Because there can be more than three dimensions in an OLAP system the term hypercube is sometimes used. The commercial OLAP products have different methods of creating the cubes and hypercubes and of linking cubes and hypercubes (see Types of OLAP in the article on OLAP.)

Linking cubes is a method of overcoming sparsity. Sparsity arises when not every cell in the cube is filled with data and so valuable processing time is taken by effectively adding up zeros. For example revenues may be available for each customer and product but cost data may not be available with this amount of analysis. Instead of creating a sparse cube, it is sometimes better to create another separate, but linked, cube in which a sub-set of the data can be analysed into great detail. The linking ensures that the data in the cubes remain consistent.

The data in cubes may be updated at times, perhaps by different people. Techniques are therefore often needed to lock parts of the cube while one of the users is writing to it and to recalculate the cube's totals. Other facilities may allow an alert that shows previously calculated totals are no longer valid after the new data has been added, but some products only calculate the totals when they are needed.

Technical definition

In database theory, an OLAP cube is an abstract representation of a projection of an RDBMS relation. Given a relation of order N, consider a (hopefully PK-preserving) projection that subtends X, Y, and Z as the key and W as the residual attribute. Characterizing this as a function,

W : (X,Y,Z) → W,

the attributes X, Y, and Z correspond to the axes of the cube, while the W value into which each ( X, Y, Z ) triple maps corresponds to the data element that populates each cell of the cube.

Insofar as two-dimensional output devices cannot readily characterize four dimensions, it is more practical to project "slices" of the data cube (we say project in the classic vector analytic sense of dimensional reduction, not in the SQL sense, although the two are clearly conceptually homologous), perhaps

W : (X,Y) → W

which, although not PK-preserving, may have some semantic significance nevertheless, perhaps a slice of the triadic functional representation for a given Z value of interest.
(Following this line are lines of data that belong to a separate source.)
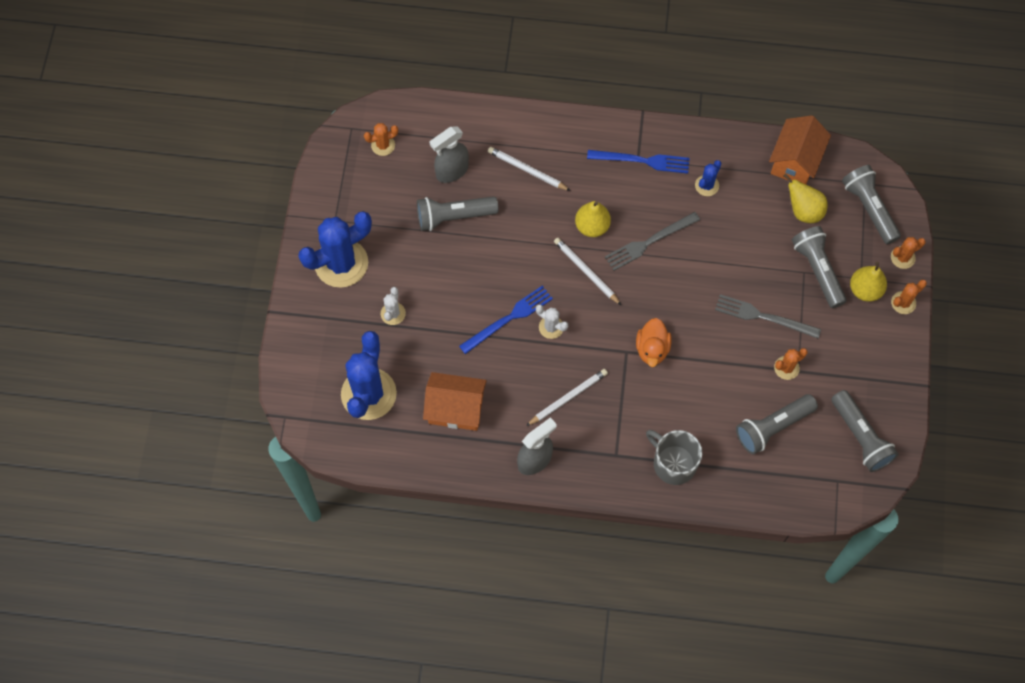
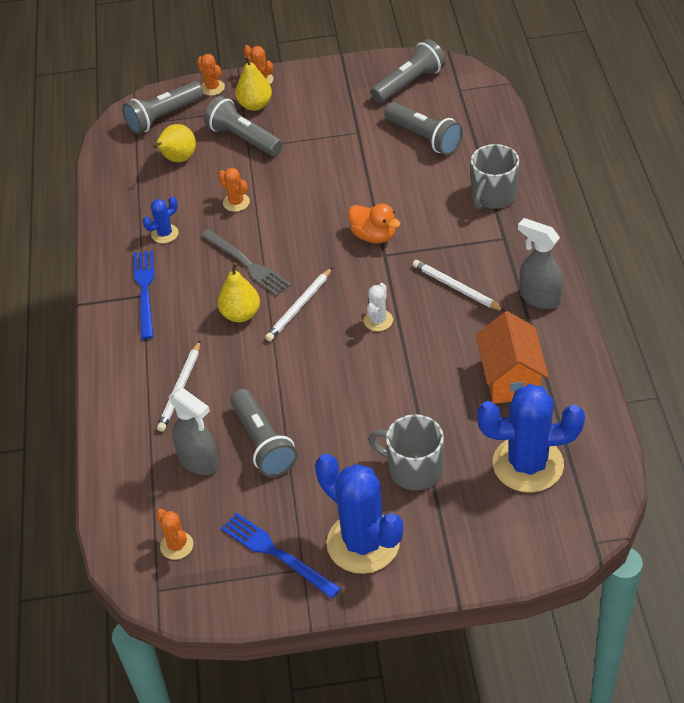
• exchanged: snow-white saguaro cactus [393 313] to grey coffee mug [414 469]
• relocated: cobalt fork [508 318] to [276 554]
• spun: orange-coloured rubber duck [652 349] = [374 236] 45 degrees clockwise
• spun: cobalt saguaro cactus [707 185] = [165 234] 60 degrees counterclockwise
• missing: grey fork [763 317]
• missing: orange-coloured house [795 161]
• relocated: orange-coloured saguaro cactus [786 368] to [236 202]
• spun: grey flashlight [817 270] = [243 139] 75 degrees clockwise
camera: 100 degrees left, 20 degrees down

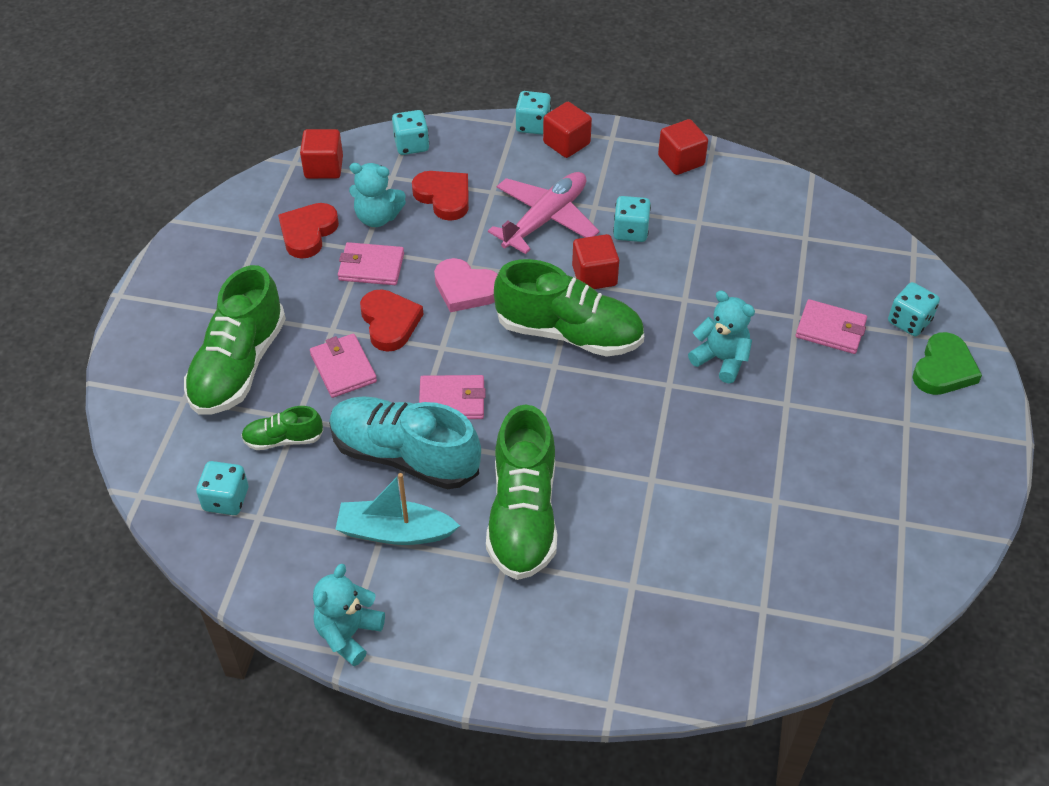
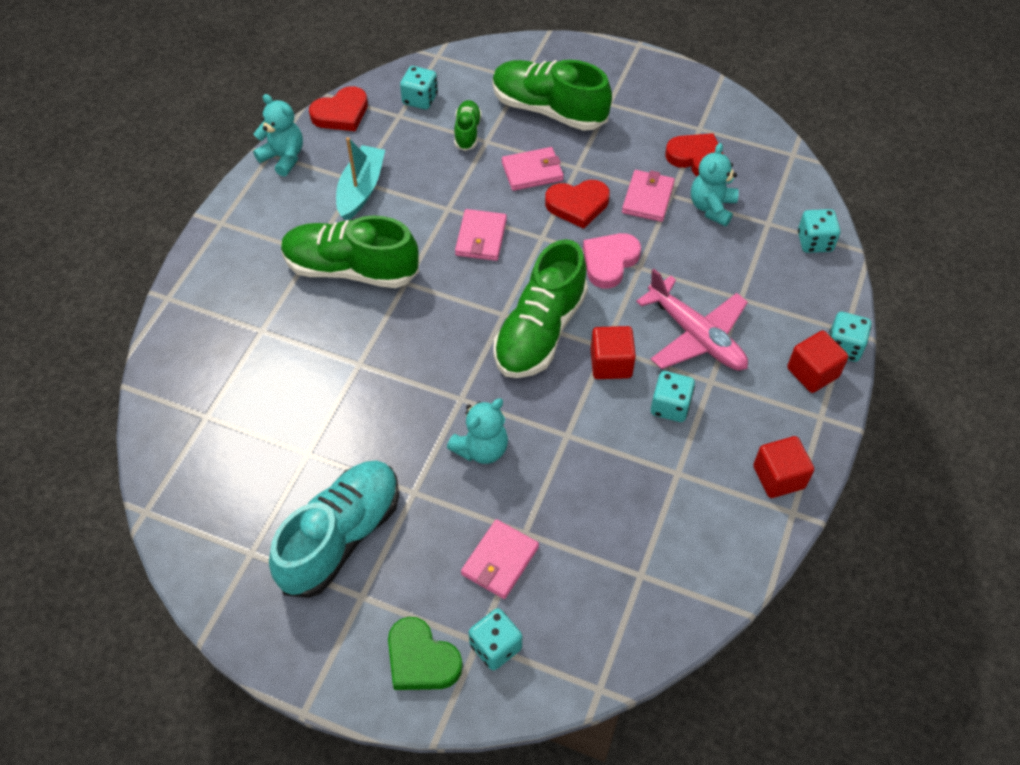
• missing: red solid cube [324 167]
• relocated: turquoise lace-up shoe [404 455] to [341 537]
• relocated: red love heart [444 197] to [341 113]
camera: 100 degrees right, 5 degrees up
The motivation behind OLAP displays harks back to the cross-tabbed report paradigm of 1980s DBMS. One may wish for a spreadsheet-style display, where—to appropriate the Microsoft Excel paradigm—values of X populate row $1; values of Y populate column $A; and values of W : ( X, Y ) → W populate the individual cells "southeast of" $B2, so to speak, $B2 itself included. While one can certainly use the DML (Data Manipulation Language) of traditional SQL to display ( X, Y, W ) triples, this output format is not nearly as convenient as the cross-tabbed alternative: certainly, the former requires one to hunt linearly for a given ( X, Y ) pair in order to determine the corresponding W value, while the latter enables one to arguably more conveniently scan for the intersection of the proper X column with the proper Y row.

The MultiDimensional eXpressions (MDX) language has been developed as a facile means for expressing OLAP problems. While it is possible to translate some of these into traditional SQL, it would frequently require the synthesis of clumsy SQL expressions even for very simple MDX expressions. MDX has been embraced by wide majority of OLAP vendors and became de-facto standard for OLAP systems.